With regard to the perceived lack of transparency on the cruise berthing project, Mr. Bush said there had been a well-publicised process, which included advertising for expressions of interest and public statements from the government.
‘What lack of transparency has there been?’ he asked, noting that none of his government’s process was used by the previous government when it suddenly announced it had signed an agreement with developers Atlantic Star.
‘When did anyone know about Atlantic Star?’ Mr. Bush asked, suggesting that Port Authority did not even know former cabinet minister with responsibility for the Port Authority, Charles Clifford, had signed an MOU with Atlantic Star.
Mr. Bush said under the proposed agreement with Atlantic Star, the developer would have had control of the cruise terminal, something that would not happen under the current proposal.
‘We will never give up control of the airport or the port in any way, shape or form,’ he said.
Mr. Bush said Mr. Duguay was ‘some kind of cowboy’ and that he believed the auditor general was in an effort with someone to ‘throw cold water on the project’.
‘He’s hell bent on stopping us from getting revenue in the country,’ he said.
The governor’s office refuted the claim the auditor general was trying to frustrate the project.
‘The governor is sure that the auditor general wishes only to check that it has been done in a proper way,’ the press release stated. ‘Nor does it mean that the auditor general is conspiring with anyone else to stop the project.
‘As far as the governor is aware, the auditor general decided to examine the tendering process for the port independently and on his own initiative and with no other motive but to ensure a fair and accountable process and thereby, value for money for the Cayman Islands.’
Mr. Duguay has also said he acted on his own accord and that his only agenda is to make sure the Cayman Islands Government gets value for money. He also said he does not necessarily think the port development will be a bad deal.
‘At the end of the day, if it turns out the Cayman Islands gets a new port facility that brings in new revenue and doesn’t cost anything, I’ll be the first to say this is a good deal,’ he said.
However, Mr.

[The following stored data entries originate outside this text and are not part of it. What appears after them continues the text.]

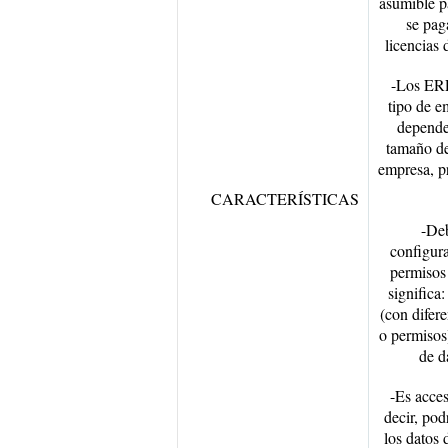
asumible p
se pag
licencias 
-Los ERP
tipo de e
depende
tamaño de
empresa, p
CARACTERÍSTICAS
-De
configura
permisos 
significa
(con difer
o permisos
de d
-Es acces
decir, pod
los datos 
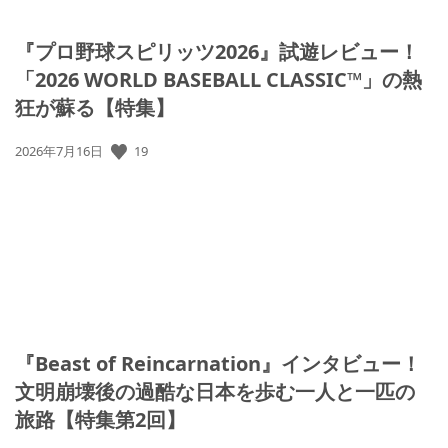
『プロ野球スピリッツ2026』試遊レビュー！
「2026 WORLD BASEBALL CLASSIC™」の熱
狂が蘇る【特集】
19
公
2026年7月16日
開
日:
『Beast of Reincarnation』インタビュー！
文明崩壊後の過酷な日本を歩む一人と一匹の
旅路【特集第2回】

Duguay said he still thinks he has to look into the matter, partially because of the lack of information as to how the port will be paid for.
‘I’m not sure what risk, if anything, we’re taking with the new [cruise-berthing facility],’ he said, noting there could be other infrastructure costs as a result of the project.
‘There are a lot of things to look at. My goal would be to help people understand all of this and see what risks there might be.’
Mr. Duguay said he did not mind getting called names for doing his job, but he did not like that Mr. Bush had said at the press briefing that the auditor general had been forced out of Bermuda.
‘That’s the part that bothered me,’ he said. ‘[Mr. Bush] certainly insinuated that I had to leave there and I hadn’t done my job. That’s the part I resent because it’s simply not true.’